Configuration and Argument Priority
-----------------------------------

`lst` uses a flexible configuration system that passes through the entire chain via \*\*kwargs.
- **Global Arguments**: Passed when you call the parser (e.g., `parser(url, timeout=10)`). These flow through all steps.
- **Step Arguments**: Passed directly to a step's constructor (e.g., `Fetch(timeout=5)`).
- **Priority**: Step-specific arguments have **higher priority**. A constructor argument overrides a global argument if both are provided.

Core Components
---------------

#### Fetch
Performs HTTP requests and handles link extraction.
- **Inputs**: Accepts a URL string or a `bs4.Tag` (it automatically extracts `href` from `<a>` tags).
- **Arguments**: Supports all standard `requests.request` arguments (headers, proxies, params, etc.), except for `url` which is provided by the chain.
- **User Agent**: The `user_agent` parameter can be a string or a callable. If it's a function, it can optionally take the current `url` as an argument or take no arguments.
- **Outputs**: Yields `requests.Response` objects.

##### Error Handling (`on_error`)

You can handle request failures using `on_error` (in the constructor) or `fetch_on_error` (as a global argument). The handler receives `(exception, request, session)`.

There are only two ways to handle an error:
- **Recover**: Return a `requests.Response` instance. You can use the provided `request` and `session` to retry or return a fallback.
- **Abort**: Raise an exception to stop execution.

#### Scan

Parses HTML content using `BeautifulSoup`.
- **Inputs**: Accepts `requests.Response`, `bs4.Tag`, `str`, or `bytes`.
- **Outputs**: By default, it yields `bs4.Tag` objects.
- **Selectors**: Supports CSS selectors or custom filter functions.

Transformations and Types
-------------------------

Scan supports one terminal transformation. Applying a transformation changes what is passed to the next step:
- No transformation: Produces bs4.Tag instances.
- `.text()`: Produces a string (inner text of the element). Supports `separator` and `strip` arguments.
- `.attr(name)`: Produces the value of the specified attribute.

_Note: Once a transformation is applied, the chain passes strings/values. You cannot follow up with another `Scan` that expects HTML tags._

Operators
---------

- `>>` **(Forward Bind)**: Passes produced values to the next step.
- `<<` **(Feedback Bind)**: Sends values back to a previous step, enabling recursion and pagination.
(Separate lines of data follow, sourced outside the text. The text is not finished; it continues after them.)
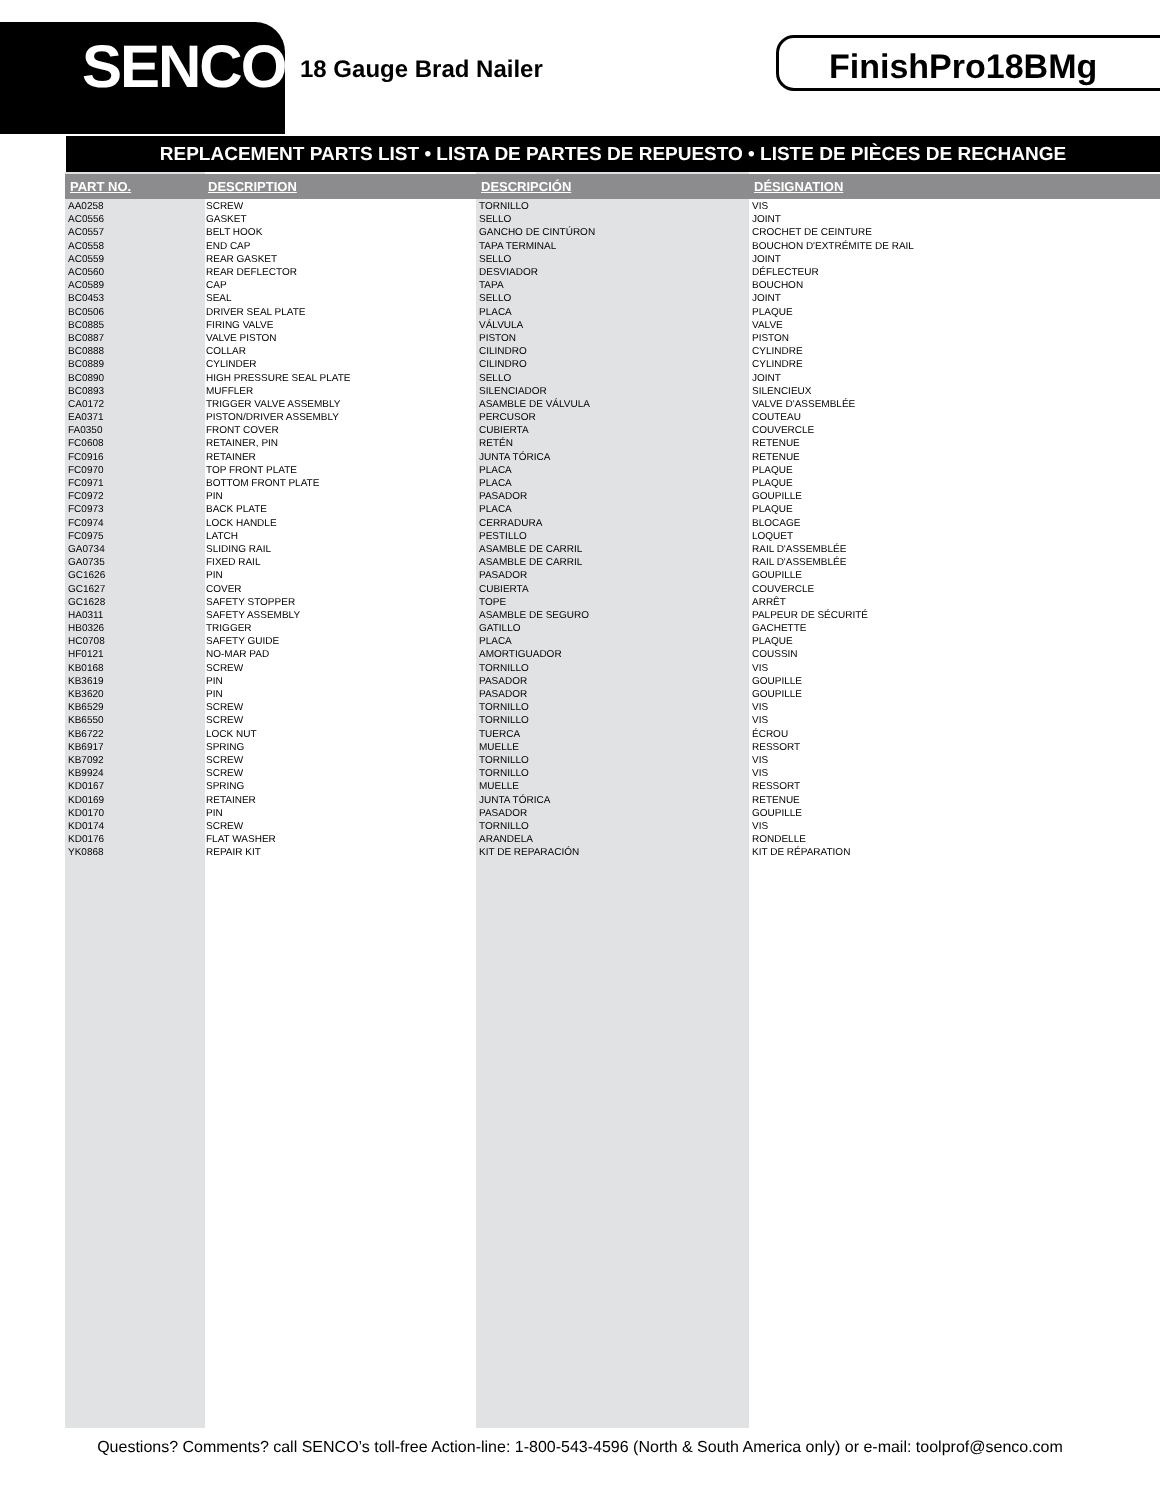SENCO
18 Gauge Brad Nailer FinishPro18BMg
REPLACEMENT PARTS LIST • LISTA DE PARTES DE REPUESTO • LISTE DE PIÈCES DE RECHANGE
| PART NO. | DESCRIPTION | DESCRIPCIÓN | DÉSIGNATION |
| --- | --- | --- | --- |
| AA0258 | SCREW | TORNILLO | VIS |
| AC0556 | GASKET | SELLO | JOINT |
| AC0557 | BELT HOOK | GANCHO DE CINTÚRON | CROCHET DE CEINTURE |
| AC0558 | END CAP | TAPA TERMINAL | BOUCHON D'EXTRÉMITE DE RAIL |
| AC0559 | REAR GASKET | SELLO | JOINT |
| AC0560 | REAR DEFLECTOR | DESVIADOR | DÉFLECTEUR |
| AC0589 | CAP | TAPA | BOUCHON |
| BC0453 | SEAL | SELLO | JOINT |
| BC0506 | DRIVER SEAL PLATE | PLACA | PLAQUE |
| BC0885 | FIRING VALVE | VÁLVULA | VALVE |
| BC0887 | VALVE PISTON | PISTON | PISTON |
| BC0888 | COLLAR | CILINDRO | CYLINDRE |
| BC0889 | CYLINDER | CILINDRO | CYLINDRE |
| BC0890 | HIGH PRESSURE SEAL PLATE | SELLO | JOINT |
| BC0893 | MUFFLER | SILENCIADOR | SILENCIEUX |
| CA0172 | TRIGGER VALVE ASSEMBLY | ASAMBLE DE VÁLVULA | VALVE D'ASSEMBLÉE |
| EA0371 | PISTON/DRIVER ASSEMBLY | PERCUSOR | COUTEAU |
| FA0350 | FRONT COVER | CUBIERTA | COUVERCLE |
| FC0608 | RETAINER, PIN | RETÉN | RETENUE |
| FC0916 | RETAINER | JUNTA TÓRICA | RETENUE |
| FC0970 | TOP FRONT PLATE | PLACA | PLAQUE |
| FC0971 | BOTTOM FRONT PLATE | PLACA | PLAQUE |
| FC0972 | PIN | PASADOR | GOUPILLE |
| FC0973 | BACK PLATE | PLACA | PLAQUE |
| FC0974 | LOCK HANDLE | CERRADURA | BLOCAGE |
| FC0975 | LATCH | PESTILLO | LOQUET |
| GA0734 | SLIDING RAIL | ASAMBLE DE CARRIL | RAIL D'ASSEMBLÉE |
| GA0735 | FIXED RAIL | ASAMBLE DE CARRIL | RAIL D'ASSEMBLÉE |
| GC1626 | PIN | PASADOR | GOUPILLE |
| GC1627 | COVER | CUBIERTA | COUVERCLE |
| GC1628 | SAFETY STOPPER | TOPE | ARRÊT |
| HA0311 | SAFETY ASSEMBLY | ASAMBLE DE SEGURO | PALPEUR DE SÉCURITÉ |
| HB0326 | TRIGGER | GATILLO | GACHETTE |
| HC0708 | SAFETY GUIDE | PLACA | PLAQUE |
| HF0121 | NO-MAR PAD | AMORTIGUADOR | COUSSIN |
| KB0168 | SCREW | TORNILLO | VIS |
| KB3619 | PIN | PASADOR | GOUPILLE |
| KB3620 | PIN | PASADOR | GOUPILLE |
| KB6529 | SCREW | TORNILLO | VIS |
| KB6550 | SCREW | TORNILLO | VIS |
| KB6722 | LOCK NUT | TUERCA | ÉCROU |
| KB6917 | SPRING | MUELLE | RESSORT |
| KB7092 | SCREW | TORNILLO | VIS |
| KB9924 | SCREW | TORNILLO | VIS |
| KD0167 | SPRING | MUELLE | RESSORT |
| KD0169 | RETAINER | JUNTA TÓRICA | RETENUE |
| KD0170 | PIN | PASADOR | GOUPILLE |
| KD0174 | SCREW | TORNILLO | VIS |
| KD0176 | FLAT WASHER | ARANDELA | RONDELLE |
| YK0868 | REPAIR KIT | KIT DE REPARACIÓN | KIT DE RÉPARATION |
Questions? Comments? call SENCO’s toll-free Action-line: 1-800-543-4596 (North & South America only) or e-mail: toolprof@senco.com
Under the Hood: The Iterative Model
-----------------------------------

The library's design is based on the `monapy` execution model, which dictates how data moves through the chain:

- **Iterator-Based Execution**: Everything in `lst` works on iterators. Each step is a generator that receives a value and yields new values.

- **Lazy Evaluation**: The chain is "lazy." No requests are made or HTML parsed until you actually iterate over the parser (e.g., in a `for` loop).

- **Memory Efficiency**: Because it uses generators, `lst` processes items one by one. This allows you to scrape vast amounts of data without high memory consumption.

- **Continuous Flow**: In a feedback loop (`<<`), execution continues automatically until no more new values are produced by any step in the cycle.

For more details on the underlying principles, refer to the `monapy` documentation.

License
-------

MIT